CAMİYE GAZ BOMBALI MÜDAHALE

Dün akşamdan beri Kahire’deki El Fetih Camii’nde olan ve 15 saatten uzun süredir zor koşullar altında bekleyen göstericilere Mısır güvenlik güçlerinin müdahalesi başladı.

Mısır güvenlik güçleri, El-Fetih Camisi'ne gaz bombaları atarak müdahale etmeye başladı.

Caminin içinde bulunan Anadolu Ajansı muhabiri Hibe Zekeriya içeride kadın ve çocuklarla birlikte yaklaşık bin kişinin mahsur kaldığını, polisin sabah namazından önce caminin kapısını zorla açmasından sonra ayakkabılık, tahta parçaları ve sandalyelerle cami girişinin iç kısmında barikat kurulduğunu, polisin içeridekileri ikna çabasının barikatın arkasından gerçekleştiğini bildirdi.

POLİS CAMİYE GİRMEYE ÇALIŞTI

Caminin dışındaki görgü tanıkları polisin içeridekilere dışarı çıkmaları için 15 dakika süre verdiğini, daha sonra camiye ikinci kattan girmeye teşebbüs ettiğini ancak başarılı olamadığını söyledi.

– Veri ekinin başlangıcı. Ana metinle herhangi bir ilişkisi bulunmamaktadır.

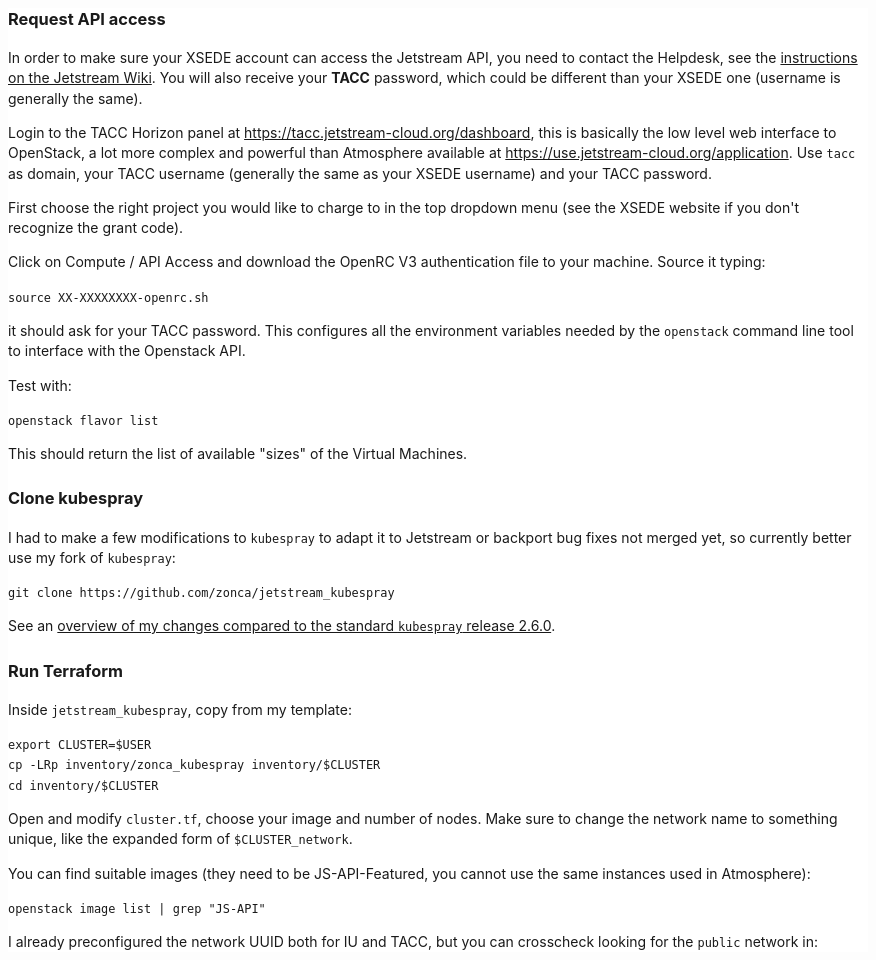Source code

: ### Request API access

In order to make sure your XSEDE account can access the Jetstream API, you need to contact the Helpdesk, see the [instructions on the Jetstream Wiki](https://iujetstream.atlassian.net/wiki/spaces/JWT/pages/39682057/Using+the+Jetstream+API). You will also receive your **TACC** password, which could be different than your XSEDE one (username is generally the same).

Login to the TACC Horizon panel at <https://tacc.jetstream-cloud.org/dashboard>, this is basically the low level web interface to OpenStack, a lot more complex and powerful than Atmosphere available at <https://use.jetstream-cloud.org/application>. Use `tacc` as domain, your TACC username (generally the same as your XSEDE username) and your TACC password.

First choose the right project you would like to charge to in the top dropdown menu (see the XSEDE website if you don't recognize the grant code).

Click on Compute / API Access and download the OpenRC V3 authentication file to your machine. Source it typing:

    source XX-XXXXXXXX-openrc.sh

it should ask for your TACC password. This configures all the environment variables needed by the `openstack` command line tool to interface with the Openstack API.

Test with:

    openstack flavor list

This should return the list of available "sizes" of the Virtual Machines.

### Clone kubespray

I had to make a few modifications to `kubespray` to adapt it to Jetstream or backport bug fixes not merged yet, so currently better use my fork of `kubespray`:

    git clone https://github.com/zonca/jetstream_kubespray

See an [overview of my changes compared to the standard `kubespray` release 2.6.0](https://github.com/zonca/jetstream_kubespray/pull/2).

### Run Terraform

Inside `jetstream_kubespray`, copy from my template:

    export CLUSTER=$USER
    cp -LRp inventory/zonca_kubespray inventory/$CLUSTER
    cd inventory/$CLUSTER

Open and modify `cluster.tf`, choose your image and number of nodes.
Make sure to change the network name to something unique, like the expanded form of `$CLUSTER_network`.

You can find suitable images (they need to be JS-API-Featured, you cannot use the same instances used in Atmosphere):

    openstack image list | grep "JS-API"

I already preconfigured the network UUID both for IU and TACC, but you can crosscheck
looking for the `public` network in:
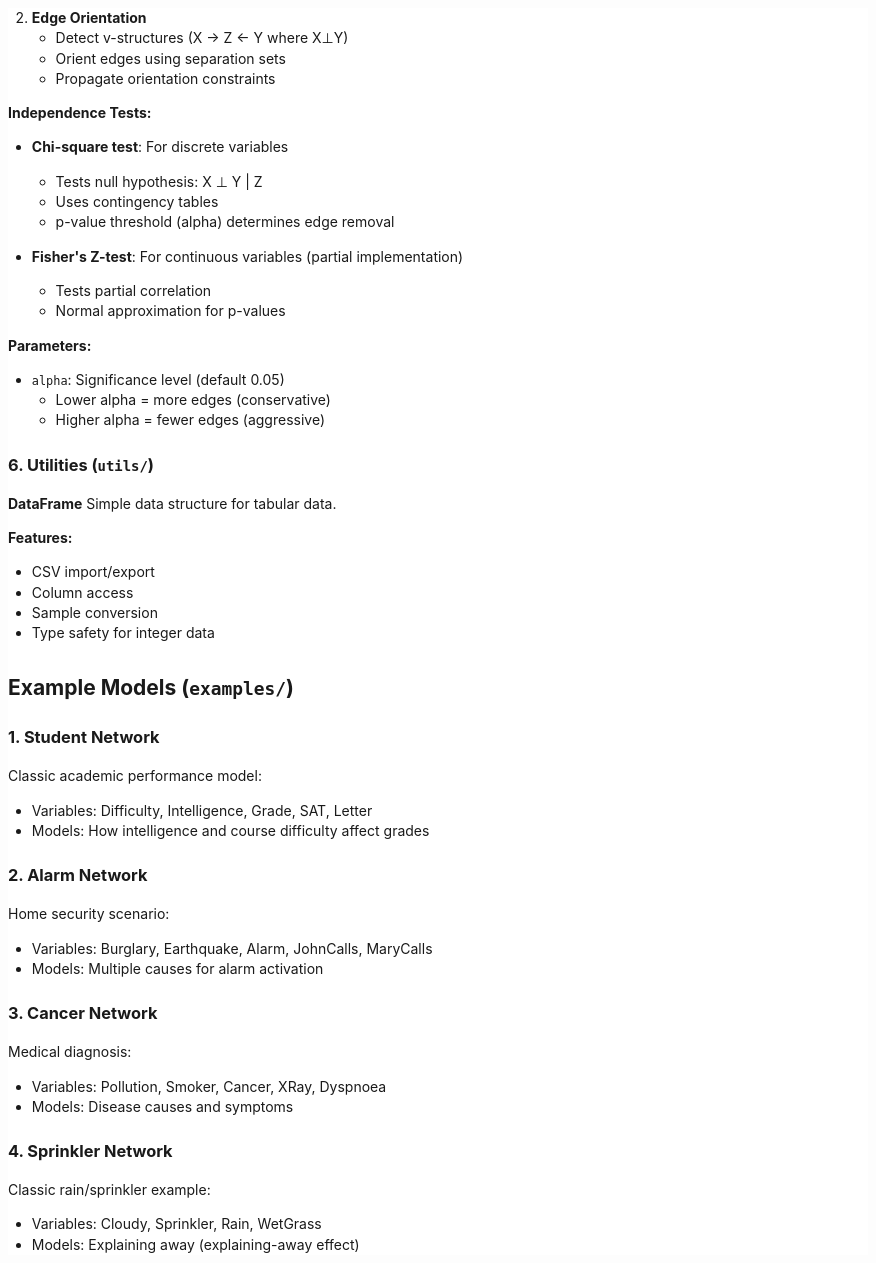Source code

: 2. **Edge Orientation**
   - Detect v-structures (X -> Z <- Y where X⊥Y)
   - Orient edges using separation sets
   - Propagate orientation constraints

**Independence Tests:**
- **Chi-square test**: For discrete variables
  - Tests null hypothesis: X ⊥ Y | Z
  - Uses contingency tables
  - p-value threshold (alpha) determines edge removal

- **Fisher's Z-test**: For continuous variables (partial implementation)
  - Tests partial correlation
  - Normal approximation for p-values

**Parameters:**
- `alpha`: Significance level (default 0.05)
  - Lower alpha = more edges (conservative)
  - Higher alpha = fewer edges (aggressive)

### 6. Utilities (`utils/`)

**DataFrame**
Simple data structure for tabular data.

**Features:**
- CSV import/export
- Column access
- Sample conversion
- Type safety for integer data

## Example Models (`examples/`)

### 1. Student Network
Classic academic performance model:
- Variables: Difficulty, Intelligence, Grade, SAT, Letter
- Models: How intelligence and course difficulty affect grades

### 2. Alarm Network
Home security scenario:
- Variables: Burglary, Earthquake, Alarm, JohnCalls, MaryCalls
- Models: Multiple causes for alarm activation

### 3. Cancer Network
Medical diagnosis:
- Variables: Pollution, Smoker, Cancer, XRay, Dyspnoea
- Models: Disease causes and symptoms

### 4. Sprinkler Network
Classic rain/sprinkler example:
- Variables: Cloudy, Sprinkler, Rain, WetGrass
- Models: Explaining away (explaining-away effect)
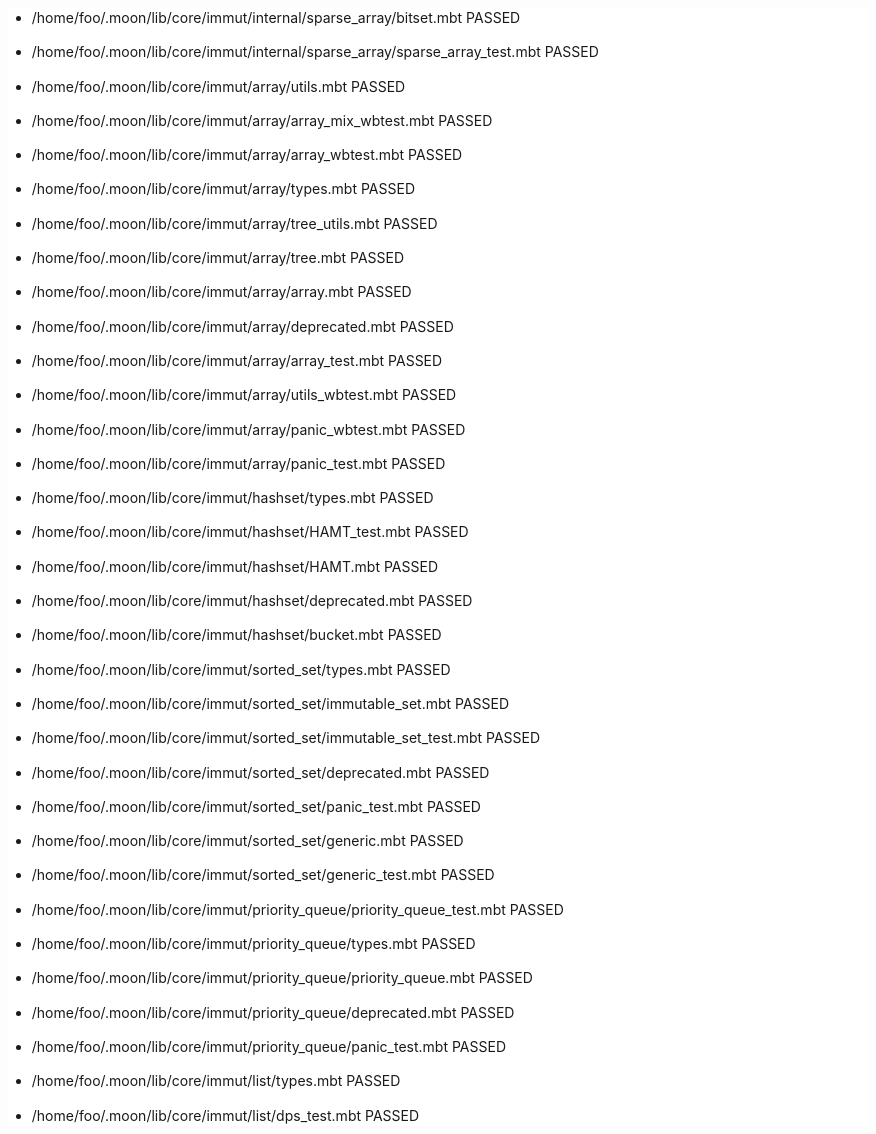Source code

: - /home/foo/.moon/lib/core/immut/internal/sparse_array/bitset.mbt PASSED

- /home/foo/.moon/lib/core/immut/internal/sparse_array/sparse_array_test.mbt PASSED

- /home/foo/.moon/lib/core/immut/array/utils.mbt PASSED

- /home/foo/.moon/lib/core/immut/array/array_mix_wbtest.mbt PASSED

- /home/foo/.moon/lib/core/immut/array/array_wbtest.mbt PASSED

- /home/foo/.moon/lib/core/immut/array/types.mbt PASSED

- /home/foo/.moon/lib/core/immut/array/tree_utils.mbt PASSED

- /home/foo/.moon/lib/core/immut/array/tree.mbt PASSED

- /home/foo/.moon/lib/core/immut/array/array.mbt PASSED

- /home/foo/.moon/lib/core/immut/array/deprecated.mbt PASSED

- /home/foo/.moon/lib/core/immut/array/array_test.mbt PASSED

- /home/foo/.moon/lib/core/immut/array/utils_wbtest.mbt PASSED

- /home/foo/.moon/lib/core/immut/array/panic_wbtest.mbt PASSED

- /home/foo/.moon/lib/core/immut/array/panic_test.mbt PASSED

- /home/foo/.moon/lib/core/immut/hashset/types.mbt PASSED

- /home/foo/.moon/lib/core/immut/hashset/HAMT_test.mbt PASSED

- /home/foo/.moon/lib/core/immut/hashset/HAMT.mbt PASSED

- /home/foo/.moon/lib/core/immut/hashset/deprecated.mbt PASSED

- /home/foo/.moon/lib/core/immut/hashset/bucket.mbt PASSED

- /home/foo/.moon/lib/core/immut/sorted_set/types.mbt PASSED

- /home/foo/.moon/lib/core/immut/sorted_set/immutable_set.mbt PASSED

- /home/foo/.moon/lib/core/immut/sorted_set/immutable_set_test.mbt PASSED

- /home/foo/.moon/lib/core/immut/sorted_set/deprecated.mbt PASSED

- /home/foo/.moon/lib/core/immut/sorted_set/panic_test.mbt PASSED

- /home/foo/.moon/lib/core/immut/sorted_set/generic.mbt PASSED

- /home/foo/.moon/lib/core/immut/sorted_set/generic_test.mbt PASSED

- /home/foo/.moon/lib/core/immut/priority_queue/priority_queue_test.mbt PASSED

- /home/foo/.moon/lib/core/immut/priority_queue/types.mbt PASSED

- /home/foo/.moon/lib/core/immut/priority_queue/priority_queue.mbt PASSED

- /home/foo/.moon/lib/core/immut/priority_queue/deprecated.mbt PASSED

- /home/foo/.moon/lib/core/immut/priority_queue/panic_test.mbt PASSED

- /home/foo/.moon/lib/core/immut/list/types.mbt PASSED

- /home/foo/.moon/lib/core/immut/list/dps_test.mbt PASSED
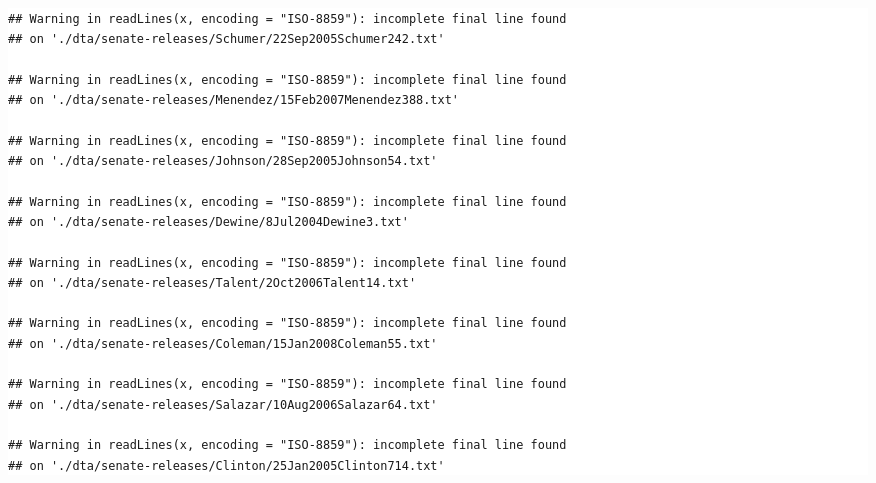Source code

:     ## Warning in readLines(x, encoding = "ISO-8859"): incomplete final line found
    ## on './dta/senate-releases/Schumer/22Sep2005Schumer242.txt'

    ## Warning in readLines(x, encoding = "ISO-8859"): incomplete final line found
    ## on './dta/senate-releases/Menendez/15Feb2007Menendez388.txt'

    ## Warning in readLines(x, encoding = "ISO-8859"): incomplete final line found
    ## on './dta/senate-releases/Johnson/28Sep2005Johnson54.txt'

    ## Warning in readLines(x, encoding = "ISO-8859"): incomplete final line found
    ## on './dta/senate-releases/Dewine/8Jul2004Dewine3.txt'

    ## Warning in readLines(x, encoding = "ISO-8859"): incomplete final line found
    ## on './dta/senate-releases/Talent/2Oct2006Talent14.txt'

    ## Warning in readLines(x, encoding = "ISO-8859"): incomplete final line found
    ## on './dta/senate-releases/Coleman/15Jan2008Coleman55.txt'

    ## Warning in readLines(x, encoding = "ISO-8859"): incomplete final line found
    ## on './dta/senate-releases/Salazar/10Aug2006Salazar64.txt'

    ## Warning in readLines(x, encoding = "ISO-8859"): incomplete final line found
    ## on './dta/senate-releases/Clinton/25Jan2005Clinton714.txt'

Sabah namazına kadar polis ve asker tarafından kuşatma altında tutulan cami çevresinden askerin çekildiği, halen baltacıların ve onlara eşlik eden polisin camiyi kuşatmaya devam ettiği bildiriliyor.

BİR BALTACI İÇERİ GİRİP SORDU

Bu arada El-Cezire televizyonu camide bulunan AA muhabiri Hibe Zekeriya ile bağlantı kurdu. Televizyon bağlantısı sırasında sivil giyimli "baltacı" olduğu iddia edilen bir şahsın silahsız olarak caminin içine girdiği, içeridekilere "buradakilerin hepsi İhvancı değil mi?" diye soru sorduğu ve daha sonra tekrar dışarı çıktığı görüldü.

Haber takibi için bölgeye giden Türk gazeteci Metin Turan da camide mahsur kalanlar arasında.

12 SAATTİR AÇLAR

AA muhabiri Hibe Zekeriya, içeride su dışında herhangi bir gıda maddesinin olmadığını, camideki yaklaşık bin kişinin 12 saattir aç olduğunu söyledi.

Camiden mahalle halkına yardım çağrısına devam edildiğini vurgulayan Zekeriya, içeride 5 cenazenin ve onlarca yaralının bulunduğunu ifade etti.

Daha önce camide 2 cenaze olduğu belirtilmişti.

Dün cuma namazıyla başlayan "Gazap Cuması" gösteri ve yürüyüşleri sırasında protestocular, Ramses Meydanı yakınında bulunan ve geçici sağlık merkezi olarak da kullanılan El-Feth Camisi'ne sığınmıştı.

Dinin saygınlığına karşı işlenmiş suç

Mısır'daki selefi eğilimli Nur Partisi Mısır'ın başkenti Kahire'deki El-Feth Camisi'nin kuşatılmasını "dinin saygınlığına karşı işlenmiş suç" olarak nitelendirdi.